Ginger is another anti-inflammatory spice that has shown amazing promise as a natural asthma treatment. Studies show that ginger can help rapidly relax airways to help ease them open, while also reducing overall inflammation (13).
Add ginger to your diet by cooking with it or sipping on ginger tea. In addition, you can find ginger capsules at your local health food store.
4. Fruits and Vegetables
Colorful fruits and vegetables contain specific antioxidants and carotenoids that play huge roles in reducing inflammation and maintaining a healthy respiratory system. One study found that people who ate more carrots, tomatoes, and leafy greens had much lower rates of asthma, and also those prone to asthma had lower levels of carotenoids in their blood (14).

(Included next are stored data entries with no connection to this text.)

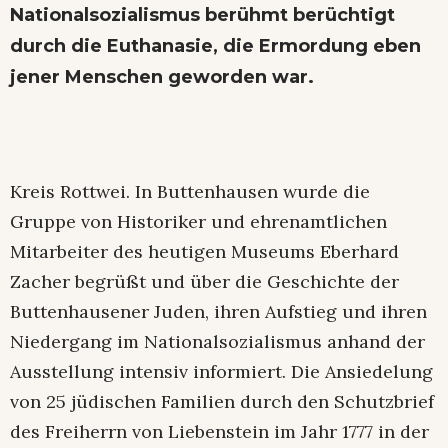
Nationalsozialismus berühmt berüchtigt
durch die Euthanasie, die Ermordung eben
jener Menschen geworden war.
Kreis Rottwei. In Buttenhausen wurde die
Gruppe von Historiker und ehrenamtlichen
Mitarbeiter des heutigen Museums Eberhard
Zacher begrüßt und über die Geschichte der
Buttenhausener Juden, ihren Aufstieg und ihren
Niedergang im Nationalsozialismus anhand der
Ausstellung intensiv informiert. Die Ansiedelung
von 25 jüdischen Familien durch den Schutzbrief
des Freiherrn von Liebenstein im Jahr 1777 in der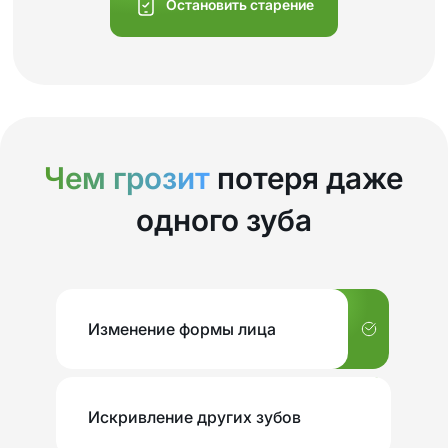
Остановить старение
Чем грозит
потеря даже
одного зуба
Изменение формы лица
Искривление других зубов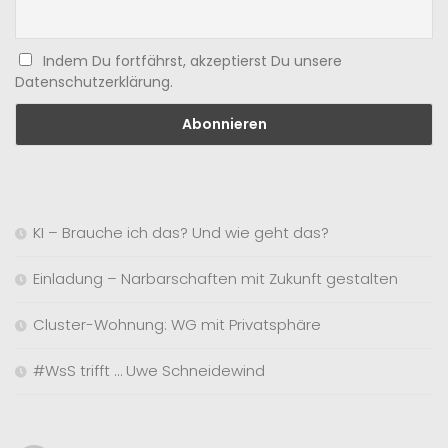
Indem Du fortfährst, akzeptierst Du unsere
Datenschutzerklärung.
KI – Brauche ich das? Und wie geht das?
Einladung – Narbarschaften mit Zukunft gestalten
Cluster-Wohnung: WG mit Privatsphäre
#WsS trifft … Uwe Schneidewind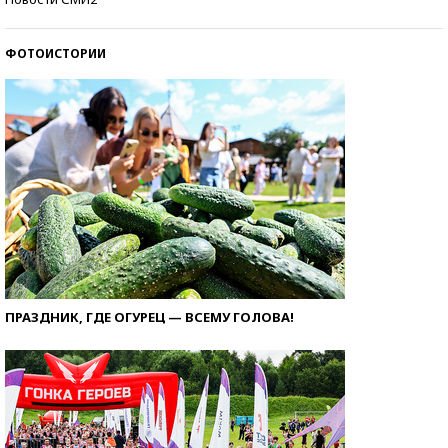
ФОТОИСТОРИИ
ПРАЗДНИК, ГДЕ ОГУРЕЦ — ВСЕМУ ГОЛОВА!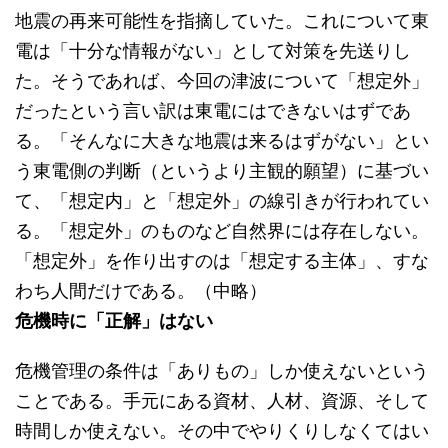
地震の再来可能性を指摘していた。これについて東
電は「十分な情報がない」として対策を先送りし
た。そうであれば、今回の津波について「想定外」
だったという言い訳は東電にはできないはずであ
る。「そんなに大きな地震は来るはずがない」とい
う東電側の判断（というより主観的願望）に基づい
て、「想定内」と「想定外」の線引きが行われてい
る。「想定外」のものなど自然界には存在しない。
「想定外」を作り出すのは「想定する主体」、すな
わち人間だけである。（中略）
危機時に「正解」はない
危機管理の条件は「ありもの」しか使えないという
ことである。手元にある資材、人材、資源、そして
時間しか使えない。その中でやりくりしなくてはい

Up your intake of sweet potatoes, carrots, tomatoes, berries, leafy greens, and squashes to get the maximum amount of antioxidants to fight inflammation.
5. Magnesium-rich Foods
Magnesium is another mineral that has been found to help relax airways and reduce the severity of asthma attacks (15). Since our soils are becoming depleted of this important mineral, you may want to supplement your leafy greens, nuts, and root vegetables with dark chocolate.
As you can see, managing asthma doesn’t have to be overly complicated. Many people have reported completely managing their symptoms just through diet change alone, so going through this list and eliminating certain foods while adding others is definitely a worthwhile investment.